(EXERCISE DETAILS): Go through the data from its first line and retype each line, stopping once the line containing "Rendered at 2134 by 1600 pixels." has been retyped.

Document layout analysis data:
########################################

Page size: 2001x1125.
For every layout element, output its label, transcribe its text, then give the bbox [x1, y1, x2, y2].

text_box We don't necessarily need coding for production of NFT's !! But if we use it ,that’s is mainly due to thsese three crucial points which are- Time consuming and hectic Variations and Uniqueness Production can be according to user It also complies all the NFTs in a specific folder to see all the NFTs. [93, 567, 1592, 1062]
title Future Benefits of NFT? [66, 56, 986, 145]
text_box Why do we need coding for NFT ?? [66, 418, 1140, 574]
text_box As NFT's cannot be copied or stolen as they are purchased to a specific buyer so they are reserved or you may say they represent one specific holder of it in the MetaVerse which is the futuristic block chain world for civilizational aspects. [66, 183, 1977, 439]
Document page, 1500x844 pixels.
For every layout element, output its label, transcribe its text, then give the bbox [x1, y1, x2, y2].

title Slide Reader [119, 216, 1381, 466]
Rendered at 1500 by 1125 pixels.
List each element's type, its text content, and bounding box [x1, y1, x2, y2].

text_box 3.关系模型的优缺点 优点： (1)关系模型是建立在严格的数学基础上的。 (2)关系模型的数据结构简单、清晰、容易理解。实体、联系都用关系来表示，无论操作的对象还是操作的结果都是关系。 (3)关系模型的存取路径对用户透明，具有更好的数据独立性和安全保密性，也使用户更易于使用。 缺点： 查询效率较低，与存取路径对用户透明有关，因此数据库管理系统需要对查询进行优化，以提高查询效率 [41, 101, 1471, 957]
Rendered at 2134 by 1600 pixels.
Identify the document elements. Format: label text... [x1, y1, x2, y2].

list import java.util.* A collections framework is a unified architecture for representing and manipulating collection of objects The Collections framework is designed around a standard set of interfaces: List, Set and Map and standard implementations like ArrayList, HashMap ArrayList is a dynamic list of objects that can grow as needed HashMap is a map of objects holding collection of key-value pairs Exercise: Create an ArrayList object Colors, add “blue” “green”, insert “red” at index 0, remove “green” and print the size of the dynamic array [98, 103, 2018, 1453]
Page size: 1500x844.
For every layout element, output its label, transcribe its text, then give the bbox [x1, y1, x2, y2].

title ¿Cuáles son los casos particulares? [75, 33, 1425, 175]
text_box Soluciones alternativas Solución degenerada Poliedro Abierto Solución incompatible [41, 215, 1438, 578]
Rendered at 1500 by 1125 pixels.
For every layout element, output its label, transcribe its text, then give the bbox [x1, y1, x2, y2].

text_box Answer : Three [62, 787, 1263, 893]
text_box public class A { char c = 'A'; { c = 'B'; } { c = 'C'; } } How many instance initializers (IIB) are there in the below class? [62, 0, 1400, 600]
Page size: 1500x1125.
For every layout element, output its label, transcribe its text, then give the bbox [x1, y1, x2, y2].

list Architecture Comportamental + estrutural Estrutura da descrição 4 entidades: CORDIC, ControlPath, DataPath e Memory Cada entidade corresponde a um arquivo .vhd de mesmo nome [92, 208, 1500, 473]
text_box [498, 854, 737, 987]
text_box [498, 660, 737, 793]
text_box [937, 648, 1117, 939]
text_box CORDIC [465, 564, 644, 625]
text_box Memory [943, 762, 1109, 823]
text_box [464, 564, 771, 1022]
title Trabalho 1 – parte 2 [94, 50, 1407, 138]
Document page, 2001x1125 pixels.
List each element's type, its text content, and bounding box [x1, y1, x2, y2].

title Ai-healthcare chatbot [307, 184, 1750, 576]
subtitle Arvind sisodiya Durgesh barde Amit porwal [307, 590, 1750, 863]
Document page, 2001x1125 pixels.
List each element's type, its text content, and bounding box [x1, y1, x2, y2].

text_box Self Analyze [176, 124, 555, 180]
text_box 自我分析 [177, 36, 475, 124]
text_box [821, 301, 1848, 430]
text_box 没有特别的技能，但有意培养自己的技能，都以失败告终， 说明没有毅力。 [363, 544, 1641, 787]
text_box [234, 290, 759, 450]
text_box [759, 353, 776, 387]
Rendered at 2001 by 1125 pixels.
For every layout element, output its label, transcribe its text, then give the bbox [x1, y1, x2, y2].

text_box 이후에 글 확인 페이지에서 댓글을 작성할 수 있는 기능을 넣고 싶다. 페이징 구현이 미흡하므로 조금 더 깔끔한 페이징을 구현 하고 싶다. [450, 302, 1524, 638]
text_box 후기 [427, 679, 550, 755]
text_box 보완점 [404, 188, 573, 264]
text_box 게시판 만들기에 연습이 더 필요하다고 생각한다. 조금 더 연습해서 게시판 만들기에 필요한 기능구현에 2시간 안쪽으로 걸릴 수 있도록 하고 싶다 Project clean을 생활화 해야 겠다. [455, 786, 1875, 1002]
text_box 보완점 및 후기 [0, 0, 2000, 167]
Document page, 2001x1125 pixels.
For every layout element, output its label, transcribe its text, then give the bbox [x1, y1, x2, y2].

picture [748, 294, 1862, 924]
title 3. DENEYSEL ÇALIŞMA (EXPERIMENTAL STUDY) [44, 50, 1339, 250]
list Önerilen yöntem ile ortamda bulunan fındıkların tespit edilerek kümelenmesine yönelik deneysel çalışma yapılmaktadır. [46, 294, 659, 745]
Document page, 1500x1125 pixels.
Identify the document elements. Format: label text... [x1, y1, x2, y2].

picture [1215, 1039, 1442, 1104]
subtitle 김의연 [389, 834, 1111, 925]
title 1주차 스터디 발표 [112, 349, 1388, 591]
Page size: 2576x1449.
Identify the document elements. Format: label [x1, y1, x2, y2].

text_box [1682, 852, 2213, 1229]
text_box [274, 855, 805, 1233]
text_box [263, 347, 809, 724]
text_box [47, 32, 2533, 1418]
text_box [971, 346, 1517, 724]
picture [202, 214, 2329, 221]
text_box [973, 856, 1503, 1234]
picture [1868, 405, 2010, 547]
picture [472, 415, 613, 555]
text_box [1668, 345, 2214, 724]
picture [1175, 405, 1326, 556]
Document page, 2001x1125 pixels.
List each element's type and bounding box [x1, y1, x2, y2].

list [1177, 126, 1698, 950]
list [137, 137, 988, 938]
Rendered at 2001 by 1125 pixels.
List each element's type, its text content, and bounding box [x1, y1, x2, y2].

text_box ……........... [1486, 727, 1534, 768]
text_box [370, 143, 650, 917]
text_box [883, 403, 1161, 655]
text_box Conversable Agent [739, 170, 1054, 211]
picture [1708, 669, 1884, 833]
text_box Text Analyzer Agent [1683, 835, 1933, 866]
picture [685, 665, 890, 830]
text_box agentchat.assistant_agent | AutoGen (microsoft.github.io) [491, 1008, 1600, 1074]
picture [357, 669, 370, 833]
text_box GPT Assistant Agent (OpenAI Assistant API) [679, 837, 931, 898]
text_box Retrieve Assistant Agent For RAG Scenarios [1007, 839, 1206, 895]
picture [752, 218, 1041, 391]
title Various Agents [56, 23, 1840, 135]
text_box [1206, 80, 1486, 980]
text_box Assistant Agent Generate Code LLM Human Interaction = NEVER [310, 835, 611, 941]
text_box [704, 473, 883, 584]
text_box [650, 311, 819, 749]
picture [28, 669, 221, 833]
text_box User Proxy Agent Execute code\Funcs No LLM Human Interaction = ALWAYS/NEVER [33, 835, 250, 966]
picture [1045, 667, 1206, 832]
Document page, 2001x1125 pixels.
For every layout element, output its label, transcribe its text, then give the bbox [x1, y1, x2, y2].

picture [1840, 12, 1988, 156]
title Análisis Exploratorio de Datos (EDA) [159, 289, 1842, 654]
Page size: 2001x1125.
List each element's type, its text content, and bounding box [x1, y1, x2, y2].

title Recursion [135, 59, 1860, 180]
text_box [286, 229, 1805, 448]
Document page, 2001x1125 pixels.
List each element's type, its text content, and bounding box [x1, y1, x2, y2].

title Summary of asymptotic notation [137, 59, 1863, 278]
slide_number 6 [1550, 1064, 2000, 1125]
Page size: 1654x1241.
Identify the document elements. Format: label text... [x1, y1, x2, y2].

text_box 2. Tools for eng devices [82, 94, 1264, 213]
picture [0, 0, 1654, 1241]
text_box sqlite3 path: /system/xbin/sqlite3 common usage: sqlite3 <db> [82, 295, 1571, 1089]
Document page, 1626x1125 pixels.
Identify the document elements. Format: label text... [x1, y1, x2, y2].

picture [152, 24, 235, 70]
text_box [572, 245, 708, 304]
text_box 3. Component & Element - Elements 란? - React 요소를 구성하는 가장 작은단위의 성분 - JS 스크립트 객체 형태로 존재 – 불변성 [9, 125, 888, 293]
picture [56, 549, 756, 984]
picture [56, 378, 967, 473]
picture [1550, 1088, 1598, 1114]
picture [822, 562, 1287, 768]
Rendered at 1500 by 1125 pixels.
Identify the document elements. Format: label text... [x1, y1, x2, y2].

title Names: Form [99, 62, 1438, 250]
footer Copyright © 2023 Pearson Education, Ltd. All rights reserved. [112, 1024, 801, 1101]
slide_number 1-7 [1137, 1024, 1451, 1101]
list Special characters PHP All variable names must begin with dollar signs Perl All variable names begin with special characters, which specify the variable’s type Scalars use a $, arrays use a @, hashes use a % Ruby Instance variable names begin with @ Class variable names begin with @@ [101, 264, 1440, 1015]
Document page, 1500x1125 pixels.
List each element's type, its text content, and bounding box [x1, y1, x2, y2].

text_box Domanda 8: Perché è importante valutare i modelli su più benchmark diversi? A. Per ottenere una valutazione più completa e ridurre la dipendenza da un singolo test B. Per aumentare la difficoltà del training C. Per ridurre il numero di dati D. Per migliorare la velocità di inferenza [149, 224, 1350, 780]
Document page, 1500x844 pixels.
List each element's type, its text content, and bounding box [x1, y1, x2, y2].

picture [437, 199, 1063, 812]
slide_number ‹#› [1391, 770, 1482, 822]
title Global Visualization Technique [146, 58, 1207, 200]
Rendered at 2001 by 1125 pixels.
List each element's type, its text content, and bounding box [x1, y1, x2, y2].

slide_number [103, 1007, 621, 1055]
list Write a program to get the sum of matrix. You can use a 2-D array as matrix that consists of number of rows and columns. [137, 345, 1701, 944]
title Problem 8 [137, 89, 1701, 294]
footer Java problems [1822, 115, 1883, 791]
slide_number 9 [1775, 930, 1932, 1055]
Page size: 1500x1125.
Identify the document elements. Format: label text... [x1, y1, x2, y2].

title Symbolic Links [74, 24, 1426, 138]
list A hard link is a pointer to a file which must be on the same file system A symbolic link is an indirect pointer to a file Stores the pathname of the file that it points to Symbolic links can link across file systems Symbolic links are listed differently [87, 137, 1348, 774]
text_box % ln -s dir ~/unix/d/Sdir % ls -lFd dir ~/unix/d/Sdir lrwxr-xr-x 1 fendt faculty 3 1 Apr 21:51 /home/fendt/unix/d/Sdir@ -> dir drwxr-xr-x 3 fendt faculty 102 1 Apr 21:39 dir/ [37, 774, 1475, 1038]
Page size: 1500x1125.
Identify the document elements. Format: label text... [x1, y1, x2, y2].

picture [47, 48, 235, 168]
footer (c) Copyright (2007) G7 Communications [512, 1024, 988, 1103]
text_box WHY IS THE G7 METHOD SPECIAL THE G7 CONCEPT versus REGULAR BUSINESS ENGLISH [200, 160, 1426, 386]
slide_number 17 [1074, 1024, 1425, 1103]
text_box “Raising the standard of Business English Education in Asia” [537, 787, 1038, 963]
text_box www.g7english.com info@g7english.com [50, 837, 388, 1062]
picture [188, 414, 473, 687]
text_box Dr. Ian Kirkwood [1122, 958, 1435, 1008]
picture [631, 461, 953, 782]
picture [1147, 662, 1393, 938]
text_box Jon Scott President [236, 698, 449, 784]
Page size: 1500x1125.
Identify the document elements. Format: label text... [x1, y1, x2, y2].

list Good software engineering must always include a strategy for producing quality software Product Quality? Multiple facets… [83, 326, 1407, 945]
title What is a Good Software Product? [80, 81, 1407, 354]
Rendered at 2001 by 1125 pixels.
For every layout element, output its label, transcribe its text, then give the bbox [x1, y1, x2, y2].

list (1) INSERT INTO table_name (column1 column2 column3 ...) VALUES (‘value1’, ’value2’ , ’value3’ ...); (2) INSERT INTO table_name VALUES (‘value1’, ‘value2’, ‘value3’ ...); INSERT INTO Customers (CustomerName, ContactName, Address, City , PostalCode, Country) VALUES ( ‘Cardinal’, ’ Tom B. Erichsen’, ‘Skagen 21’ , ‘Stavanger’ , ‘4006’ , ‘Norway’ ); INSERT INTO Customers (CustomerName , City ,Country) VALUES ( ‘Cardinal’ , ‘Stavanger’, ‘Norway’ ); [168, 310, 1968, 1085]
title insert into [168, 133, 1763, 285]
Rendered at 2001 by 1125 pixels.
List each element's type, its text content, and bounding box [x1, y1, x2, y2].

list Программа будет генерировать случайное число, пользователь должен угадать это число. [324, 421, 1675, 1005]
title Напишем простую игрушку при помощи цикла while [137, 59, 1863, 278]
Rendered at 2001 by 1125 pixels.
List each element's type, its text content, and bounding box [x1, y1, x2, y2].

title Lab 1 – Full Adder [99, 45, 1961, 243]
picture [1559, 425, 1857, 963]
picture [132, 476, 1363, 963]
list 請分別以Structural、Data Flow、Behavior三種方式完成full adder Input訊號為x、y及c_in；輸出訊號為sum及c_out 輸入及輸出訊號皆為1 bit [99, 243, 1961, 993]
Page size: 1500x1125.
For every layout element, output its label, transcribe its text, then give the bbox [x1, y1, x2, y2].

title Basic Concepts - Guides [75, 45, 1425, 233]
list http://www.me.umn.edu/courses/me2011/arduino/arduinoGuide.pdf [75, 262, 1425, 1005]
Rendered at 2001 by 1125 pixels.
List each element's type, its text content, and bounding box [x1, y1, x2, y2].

########################################

(RESPONSE AREA):
Page size: 2001x1125.
For every layout element, output its label, transcribe its text, then give the bbox [x1, y1, x2, y2].

text_box We don't necessarily need coding for production of NFT's !! But if we use it ,that’s is mainly due to thsese three crucial points which are- Time consuming and hectic Variations and Uniqueness Production can be according to user It also complies all the NFTs in a specific folder to see all the NFTs. [93, 567, 1592, 1062]
title Future Benefits of NFT? [66, 56, 986, 145]
text_box Why do we need coding for NFT ?? [66, 418, 1140, 574]
text_box As NFT's cannot be copied or stolen as they are purchased to a specific buyer so they are reserved or you may say they represent one specific holder of it in the MetaVerse which is the futuristic block chain world for civilizational aspects. [66, 183, 1977, 439]
Document page, 1500x844 pixels.
For every layout element, output its label, transcribe its text, then give the bbox [x1, y1, x2, y2].

title Slide Reader [119, 216, 1381, 466]
Rendered at 1500 by 1125 pixels.
List each element's type, its text content, and bounding box [x1, y1, x2, y2].

text_box 3.关系模型的优缺点 优点： (1)关系模型是建立在严格的数学基础上的。 (2)关系模型的数据结构简单、清晰、容易理解。实体、联系都用关系来表示，无论操作的对象还是操作的结果都是关系。 (3)关系模型的存取路径对用户透明，具有更好的数据独立性和安全保密性，也使用户更易于使用。 缺点： 查询效率较低，与存取路径对用户透明有关，因此数据库管理系统需要对查询进行优化，以提高查询效率 [41, 101, 1471, 957]
Rendered at 2134 by 1600 pixels.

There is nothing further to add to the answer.